Sleep Fictions: A Digital Companion

III.1 Hudson

Chapter 2 concludes with Roderick's climactic "yawn," which evinces early signs of Rowland's perturbation at Roderick’s expressions of exhaustion. The next chapter commences with another of Roderick’s disappointing yawns. After extensive introductions to the classical art of Rome, Roderick rejects Rowland’s request to make one more visit. Relunctantly, Rowland leaves Roderick lounging in the park while he pays homage to the fresco of Guercino. Upon his return, Rowland embellishes the view that Roderick missed, telling him that “it looked like the prospect from a castle turret in a fairy tale." Roderick responds by “throwing himself back with a yawn” and telling Rowland that he is suffering from “an indigestion of impressions." 

To Rowland’s disappointment, rather than be energized and inspired by the classical art that surrounds him, Roderick is fatigued by it: Being deprived of hands-on work serves only to enervate Roderick. Rather than passively consume art, he wants to create it. For Rowland, this is problematic to his investment. He expects Roderick to study and imitate the work of the masters. Roderick fails to respect this stipulation of Rowland’s patronage, as he blatantly condemns the passivity of aesthetic consumption that Rowland so highly values. Roderick reflects: “The other day, when I was looking at Michael Angelo’s Moses, I was seized with a kind of defiance—a reaction against all this mere passive enjoyment of grandeur." Such a response to the voyeurism of classical art is underscored by a working-class sentiment—a desire to rebel against the passive privilege of aesthetic culture. Roderick argues that, to truly appreciate art, one must at least attempt its creation.
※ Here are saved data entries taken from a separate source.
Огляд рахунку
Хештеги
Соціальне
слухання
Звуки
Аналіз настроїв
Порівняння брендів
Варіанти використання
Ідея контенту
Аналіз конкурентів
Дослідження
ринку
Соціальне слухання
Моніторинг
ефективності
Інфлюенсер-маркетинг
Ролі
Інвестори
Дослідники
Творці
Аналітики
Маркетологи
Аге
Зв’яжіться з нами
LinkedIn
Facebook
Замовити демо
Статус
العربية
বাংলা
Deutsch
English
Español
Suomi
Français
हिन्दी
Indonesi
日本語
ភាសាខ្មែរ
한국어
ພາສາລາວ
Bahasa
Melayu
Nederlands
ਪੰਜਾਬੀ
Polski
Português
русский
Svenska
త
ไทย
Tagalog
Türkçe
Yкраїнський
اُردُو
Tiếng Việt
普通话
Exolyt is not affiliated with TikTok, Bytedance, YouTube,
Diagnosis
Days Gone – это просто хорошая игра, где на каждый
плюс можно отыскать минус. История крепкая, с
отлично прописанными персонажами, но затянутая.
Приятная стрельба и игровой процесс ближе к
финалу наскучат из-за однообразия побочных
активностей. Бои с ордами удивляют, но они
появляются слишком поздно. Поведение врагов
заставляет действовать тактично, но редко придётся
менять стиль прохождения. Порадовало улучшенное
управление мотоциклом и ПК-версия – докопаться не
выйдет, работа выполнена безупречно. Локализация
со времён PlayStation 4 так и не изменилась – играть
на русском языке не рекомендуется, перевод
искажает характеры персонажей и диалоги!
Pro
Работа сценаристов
In contradicting his earlier ruminations about effort versus success, Rowland takes offense at Roderick’s supposition by slyly mocking his young patron: “As you say, you can but try . . . Success is only passionate effort." Rowland pushes Roderick to work harder while, at the same time, feeling frustrating with Roderick’s failure to adhere to the aesthetic ideals of the leisure class. Rowland’s paradoxical frustration underscores the complication that class status poses to his patron-artist relationship: Rowland hopes to shape Roderick into a talented artist, but aspires for his social class to be appropriate for a man of genius.